I giovani abitano un mondo complesso, multiculturale, vogliono meno dogmi e più respiro, per trovare la possibilità di costruire un futuro desiderabile e per poter restare in un presente che va tollerato e attraversato, fino a renderlo bello, nonostante tutto.

Oggi il pellegrino è chi accetta di fare un viaggio nella sua fragilità, nelle sue contraddizioni, tra le sue domande esistenziali e che accetta di camminare alla ricerca di anime affini in viaggio — reale e simbolico — come lei o lui. Cerca visioni, ispirazione e sollievo, realizzazioni possibili di sé e di una forma di mondo anche grazie a linguaggi e simboli universali, che attraversano lo spazio ed il tempo. Forse per questo sono diminuiti i pellegrinaggi da Padre Pio e quelli religiosi in genere e sono aumentate le richieste di lettura del proprio cielo natale o la consultazione dei tarocchi: perché «si prestano facilmente per essere mappe con cui dialogare che, più che dare risposte, fanno domande e disegnano percorsi possibili, nel corso dei quali fermarsi e lasciarsi nuovamente interrogare, magari da nuovi pianeti o ad un livello più profondo e complesso del proprio cielo», dice l’’astrologa Ornella D’Angelo. «I giovani non voglio quasi mai la previsione del futuro per sedare ansie o fare scelte, anche se certo un po’ di conforto e rassicurazione la chiedono: cercano di ampliare una visione della vita che trovano arida e asfittica, cercano di conoscersi e guardarsi in modo diverso da quello che istituzioni e società propongono e chiedono loro».

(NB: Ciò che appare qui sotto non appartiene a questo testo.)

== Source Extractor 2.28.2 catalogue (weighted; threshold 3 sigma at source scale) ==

Il viaggio nell’interiorità prende quindi avvio dal dialogo con i pianeti o con le carte che rappresentano archetipi, figure mitologiche, che arrivano da lontano e parlano ancora a ciascuno di noi. Figure che sono immutabili — come lo sono le domande esistenziali — e che ciascuno rivitalizza e reinterpreta nella propria storia personale, perché attraversa quelle stesse sfide e chiede quelle stesse rinascite.

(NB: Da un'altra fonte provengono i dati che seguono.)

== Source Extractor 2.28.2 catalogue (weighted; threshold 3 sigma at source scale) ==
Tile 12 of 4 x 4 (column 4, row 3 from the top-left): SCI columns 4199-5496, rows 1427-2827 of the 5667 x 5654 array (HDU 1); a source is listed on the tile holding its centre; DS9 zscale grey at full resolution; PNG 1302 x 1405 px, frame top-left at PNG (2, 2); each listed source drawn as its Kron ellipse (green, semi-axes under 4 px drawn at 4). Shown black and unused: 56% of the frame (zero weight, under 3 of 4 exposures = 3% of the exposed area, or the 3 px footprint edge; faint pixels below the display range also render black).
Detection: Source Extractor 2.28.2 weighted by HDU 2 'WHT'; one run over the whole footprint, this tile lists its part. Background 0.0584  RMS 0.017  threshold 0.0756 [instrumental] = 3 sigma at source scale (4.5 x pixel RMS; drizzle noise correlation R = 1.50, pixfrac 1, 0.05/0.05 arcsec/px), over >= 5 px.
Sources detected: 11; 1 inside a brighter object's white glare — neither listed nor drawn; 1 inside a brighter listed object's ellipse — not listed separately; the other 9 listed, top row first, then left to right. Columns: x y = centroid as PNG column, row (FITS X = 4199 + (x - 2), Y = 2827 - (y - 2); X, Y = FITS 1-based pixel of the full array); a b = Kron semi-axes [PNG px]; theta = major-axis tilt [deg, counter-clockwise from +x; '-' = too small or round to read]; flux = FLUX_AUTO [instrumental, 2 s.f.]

 Cerchiamo risonanza con qualcosa di antico che sentiamo interpellarci ancora oggi, rimesso in gioco nel nostro tempo, nella nostra biografia e così ci orienta e ci fa sentire interconnessi con l’immensa catena umana che ci ha preceduto e che ci seguirà.

L’immagine del cielo natale, le carte dei tarocchi sul tavolo, sono una mappa con cui fare orienteering: non la visione predeterminata del futuro, ma un percorso possibile per mettersi in moto, senza procedere alla cieca, per trovare un orientamento, una chiave di lettura, sempre da approfondire e da interpretare alla luce delle domande che la vita pone.

I giovani vogliono sempre più essere autori consapevoli di una vita che sentono precaria. Ed è proprio questa precarietà che può muovere, anziché verso la disperazione, nel viaggio della ricerca di sé per addentrarsi nella vita anziché sorvolarla come se non li riguardasse. L’importante è che ognuno di noi possa riuscire a «sopportare e benedire la vita» e questo è l’augurio a tutti noi.